CB Okay well you know the Catholic Church and other Christian groups have what they call preferential option for the poor. You know that’s what Jesus was concerned with, the poor people. Primarily it was concerned with the poor people and so the church has a preferential option for the poor. So who are the poor? We think of the people are not making a very good salary, but one of the philosophers, a Thomas Berry says that the poor people are really the culturally disparaged people and what he means by that, we say to one group of people you have no value, you have no dignity. We have been saying that to women. We’ve been saying that to First Nations people. You know you have no value. You have no dignity. So if we have preferential option for the poor, then we have to restore their dignity. We have to restore dignity to women, to the First Nations people, to other people who have lost their dignity the other poor – the earth and then especially replies to the earth itself and you know. We’ve taken away the dignity of our rivers, our forests, our mountains.
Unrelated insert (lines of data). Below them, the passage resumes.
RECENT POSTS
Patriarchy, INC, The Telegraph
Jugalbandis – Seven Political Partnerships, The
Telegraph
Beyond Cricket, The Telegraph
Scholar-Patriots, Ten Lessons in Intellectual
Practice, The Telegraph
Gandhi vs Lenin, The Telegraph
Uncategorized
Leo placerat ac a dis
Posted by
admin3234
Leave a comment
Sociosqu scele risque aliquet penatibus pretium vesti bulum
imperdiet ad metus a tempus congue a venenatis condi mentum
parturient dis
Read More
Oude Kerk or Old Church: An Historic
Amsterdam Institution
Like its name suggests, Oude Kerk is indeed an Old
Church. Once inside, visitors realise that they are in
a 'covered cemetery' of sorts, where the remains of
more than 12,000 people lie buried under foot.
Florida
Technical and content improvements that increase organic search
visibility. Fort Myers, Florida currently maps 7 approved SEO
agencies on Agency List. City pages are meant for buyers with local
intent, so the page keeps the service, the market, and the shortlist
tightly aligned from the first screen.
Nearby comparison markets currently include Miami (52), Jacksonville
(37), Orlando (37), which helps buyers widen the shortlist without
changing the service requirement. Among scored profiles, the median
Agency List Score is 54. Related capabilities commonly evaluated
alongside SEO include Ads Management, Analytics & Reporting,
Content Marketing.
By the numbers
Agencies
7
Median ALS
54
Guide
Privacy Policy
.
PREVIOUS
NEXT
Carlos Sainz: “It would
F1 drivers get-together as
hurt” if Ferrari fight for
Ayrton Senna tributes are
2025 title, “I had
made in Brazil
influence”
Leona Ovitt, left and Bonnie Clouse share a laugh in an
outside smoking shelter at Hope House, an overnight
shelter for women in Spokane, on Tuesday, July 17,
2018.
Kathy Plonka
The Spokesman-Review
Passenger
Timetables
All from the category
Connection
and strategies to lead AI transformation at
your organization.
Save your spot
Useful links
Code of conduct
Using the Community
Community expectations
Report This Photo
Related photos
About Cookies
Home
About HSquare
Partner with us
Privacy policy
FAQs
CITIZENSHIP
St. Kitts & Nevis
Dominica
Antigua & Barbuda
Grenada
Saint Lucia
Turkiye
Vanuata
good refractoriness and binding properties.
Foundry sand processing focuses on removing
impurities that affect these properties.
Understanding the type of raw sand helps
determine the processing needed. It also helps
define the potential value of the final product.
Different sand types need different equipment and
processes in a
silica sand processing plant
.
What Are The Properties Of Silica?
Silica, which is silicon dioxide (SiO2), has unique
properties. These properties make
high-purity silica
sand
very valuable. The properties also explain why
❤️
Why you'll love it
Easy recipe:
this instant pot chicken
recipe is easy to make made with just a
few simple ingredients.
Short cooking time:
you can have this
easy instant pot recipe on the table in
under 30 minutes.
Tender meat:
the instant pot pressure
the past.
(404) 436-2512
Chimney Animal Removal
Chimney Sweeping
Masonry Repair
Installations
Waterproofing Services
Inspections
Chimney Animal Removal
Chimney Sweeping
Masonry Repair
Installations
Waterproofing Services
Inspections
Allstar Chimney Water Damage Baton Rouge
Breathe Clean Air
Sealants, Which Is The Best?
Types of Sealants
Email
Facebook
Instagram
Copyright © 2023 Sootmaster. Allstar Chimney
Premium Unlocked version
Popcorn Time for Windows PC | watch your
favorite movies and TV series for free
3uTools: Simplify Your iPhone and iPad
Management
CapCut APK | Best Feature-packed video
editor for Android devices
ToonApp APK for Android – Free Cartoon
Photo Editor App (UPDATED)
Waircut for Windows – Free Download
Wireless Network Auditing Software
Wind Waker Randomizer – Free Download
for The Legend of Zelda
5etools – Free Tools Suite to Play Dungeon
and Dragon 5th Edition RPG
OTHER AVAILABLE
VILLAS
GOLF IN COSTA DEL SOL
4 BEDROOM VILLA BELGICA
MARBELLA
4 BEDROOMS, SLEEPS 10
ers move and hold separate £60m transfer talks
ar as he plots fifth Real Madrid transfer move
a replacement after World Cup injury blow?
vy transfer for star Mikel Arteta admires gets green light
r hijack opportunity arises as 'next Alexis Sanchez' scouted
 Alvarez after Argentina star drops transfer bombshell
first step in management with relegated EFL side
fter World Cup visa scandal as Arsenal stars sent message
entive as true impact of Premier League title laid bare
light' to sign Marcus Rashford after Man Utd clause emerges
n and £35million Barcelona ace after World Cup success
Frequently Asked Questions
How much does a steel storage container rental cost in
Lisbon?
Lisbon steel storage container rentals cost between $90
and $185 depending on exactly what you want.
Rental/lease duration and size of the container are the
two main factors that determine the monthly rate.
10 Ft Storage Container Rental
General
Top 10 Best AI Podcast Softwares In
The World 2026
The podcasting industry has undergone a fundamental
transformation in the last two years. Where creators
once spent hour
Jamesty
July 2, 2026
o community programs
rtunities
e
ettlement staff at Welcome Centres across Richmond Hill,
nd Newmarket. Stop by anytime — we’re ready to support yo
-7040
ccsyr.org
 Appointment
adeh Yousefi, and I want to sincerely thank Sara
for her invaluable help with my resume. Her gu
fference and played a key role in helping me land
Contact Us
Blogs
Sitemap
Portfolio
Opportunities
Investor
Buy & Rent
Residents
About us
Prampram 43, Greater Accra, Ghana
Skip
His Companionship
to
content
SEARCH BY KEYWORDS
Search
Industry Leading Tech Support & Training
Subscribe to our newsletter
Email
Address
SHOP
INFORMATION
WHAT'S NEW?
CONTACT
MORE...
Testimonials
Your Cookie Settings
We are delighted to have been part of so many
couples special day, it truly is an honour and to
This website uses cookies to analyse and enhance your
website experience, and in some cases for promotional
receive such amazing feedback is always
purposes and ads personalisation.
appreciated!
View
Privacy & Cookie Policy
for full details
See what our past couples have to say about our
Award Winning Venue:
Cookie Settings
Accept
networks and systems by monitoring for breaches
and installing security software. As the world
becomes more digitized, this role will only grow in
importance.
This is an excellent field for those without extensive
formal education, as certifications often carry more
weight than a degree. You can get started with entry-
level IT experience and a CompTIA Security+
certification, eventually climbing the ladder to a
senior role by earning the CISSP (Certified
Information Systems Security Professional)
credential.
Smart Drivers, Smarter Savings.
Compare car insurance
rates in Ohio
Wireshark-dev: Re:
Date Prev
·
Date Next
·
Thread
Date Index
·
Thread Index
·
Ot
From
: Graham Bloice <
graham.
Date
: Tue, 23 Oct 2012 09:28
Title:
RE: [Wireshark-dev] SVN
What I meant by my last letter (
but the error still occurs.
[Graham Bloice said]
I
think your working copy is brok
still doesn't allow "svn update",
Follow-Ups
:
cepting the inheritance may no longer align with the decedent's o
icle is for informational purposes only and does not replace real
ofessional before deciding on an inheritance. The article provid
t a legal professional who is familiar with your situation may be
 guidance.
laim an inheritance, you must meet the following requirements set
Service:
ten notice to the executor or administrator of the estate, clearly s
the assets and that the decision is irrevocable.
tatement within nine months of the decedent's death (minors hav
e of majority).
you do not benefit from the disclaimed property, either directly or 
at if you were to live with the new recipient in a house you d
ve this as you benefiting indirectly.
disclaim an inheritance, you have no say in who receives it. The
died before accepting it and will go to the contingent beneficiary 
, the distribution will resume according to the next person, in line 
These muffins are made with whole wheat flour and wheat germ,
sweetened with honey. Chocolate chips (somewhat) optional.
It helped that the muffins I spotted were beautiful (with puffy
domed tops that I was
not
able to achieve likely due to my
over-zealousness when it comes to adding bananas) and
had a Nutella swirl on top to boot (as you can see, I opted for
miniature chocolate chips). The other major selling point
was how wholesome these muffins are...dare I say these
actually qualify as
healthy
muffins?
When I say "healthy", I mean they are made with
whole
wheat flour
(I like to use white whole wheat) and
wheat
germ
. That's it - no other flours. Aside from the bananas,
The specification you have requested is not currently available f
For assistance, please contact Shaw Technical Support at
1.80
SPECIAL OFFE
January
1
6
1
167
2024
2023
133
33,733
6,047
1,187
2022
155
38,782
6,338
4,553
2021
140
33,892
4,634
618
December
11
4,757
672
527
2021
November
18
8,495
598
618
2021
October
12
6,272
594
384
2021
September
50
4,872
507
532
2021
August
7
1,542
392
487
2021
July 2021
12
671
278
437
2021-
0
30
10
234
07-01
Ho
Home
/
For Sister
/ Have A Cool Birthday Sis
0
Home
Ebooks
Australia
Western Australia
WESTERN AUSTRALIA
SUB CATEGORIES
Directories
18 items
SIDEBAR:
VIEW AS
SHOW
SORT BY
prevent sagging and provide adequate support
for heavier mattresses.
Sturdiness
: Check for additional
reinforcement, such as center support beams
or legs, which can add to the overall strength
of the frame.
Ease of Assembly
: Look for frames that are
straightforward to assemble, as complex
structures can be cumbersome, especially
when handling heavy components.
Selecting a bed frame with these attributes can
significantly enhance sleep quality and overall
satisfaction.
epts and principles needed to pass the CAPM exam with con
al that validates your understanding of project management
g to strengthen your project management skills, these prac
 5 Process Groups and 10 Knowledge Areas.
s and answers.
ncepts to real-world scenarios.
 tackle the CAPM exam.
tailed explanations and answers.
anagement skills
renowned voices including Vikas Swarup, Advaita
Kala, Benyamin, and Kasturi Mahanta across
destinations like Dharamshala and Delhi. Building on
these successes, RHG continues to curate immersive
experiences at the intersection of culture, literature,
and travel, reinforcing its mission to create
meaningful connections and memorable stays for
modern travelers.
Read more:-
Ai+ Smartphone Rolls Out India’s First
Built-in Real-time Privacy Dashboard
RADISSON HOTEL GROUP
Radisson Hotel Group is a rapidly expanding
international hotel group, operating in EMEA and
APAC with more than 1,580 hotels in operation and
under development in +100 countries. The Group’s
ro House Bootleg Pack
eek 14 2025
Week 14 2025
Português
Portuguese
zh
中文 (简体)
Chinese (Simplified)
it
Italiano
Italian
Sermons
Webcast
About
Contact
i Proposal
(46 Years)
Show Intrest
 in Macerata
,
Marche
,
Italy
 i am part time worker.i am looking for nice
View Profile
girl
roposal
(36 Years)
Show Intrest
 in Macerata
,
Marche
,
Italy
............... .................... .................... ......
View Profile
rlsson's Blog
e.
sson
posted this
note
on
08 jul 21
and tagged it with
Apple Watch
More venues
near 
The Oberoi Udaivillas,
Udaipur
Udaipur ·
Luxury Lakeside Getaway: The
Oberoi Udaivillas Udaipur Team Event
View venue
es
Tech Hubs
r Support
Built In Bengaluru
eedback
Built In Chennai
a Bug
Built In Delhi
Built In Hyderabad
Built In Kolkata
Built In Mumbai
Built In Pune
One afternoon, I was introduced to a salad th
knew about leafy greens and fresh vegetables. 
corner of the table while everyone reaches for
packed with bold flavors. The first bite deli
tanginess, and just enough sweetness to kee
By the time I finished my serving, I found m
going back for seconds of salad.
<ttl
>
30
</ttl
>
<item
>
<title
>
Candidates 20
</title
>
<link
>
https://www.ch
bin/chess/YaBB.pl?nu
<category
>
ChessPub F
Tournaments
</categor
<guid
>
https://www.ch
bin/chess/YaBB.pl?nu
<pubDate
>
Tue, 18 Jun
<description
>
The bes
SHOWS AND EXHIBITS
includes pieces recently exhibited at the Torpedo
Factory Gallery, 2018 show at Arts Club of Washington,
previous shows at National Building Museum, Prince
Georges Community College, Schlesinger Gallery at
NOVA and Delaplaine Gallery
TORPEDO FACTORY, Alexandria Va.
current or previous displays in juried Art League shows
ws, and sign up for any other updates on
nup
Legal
So we have to restore that dignity.

DB I love that dignity

CB So how do we do that? How do we restore their dignity? We do that by experiencing creation with a sense of wonder and delight rather than a commodity for our own personal benefit.

DB … and interestingly enough we have just under a minute left in this conversation. Can you sum up your 97 years in 45 seconds?

CB I can. Okay. So we have to make a transition from our society which is having a disruptive influence on the earth to a society that has a benign presence to the earth and we do that by falling in love with the natural world. How do we fall in love with the natural world? We have to experience the natural world and to go out and look at it and we only love something if we think it’s sacred. So in a sense, only the sense of the sacred will save us.

DB That’s a perfect ending. Thank you so much.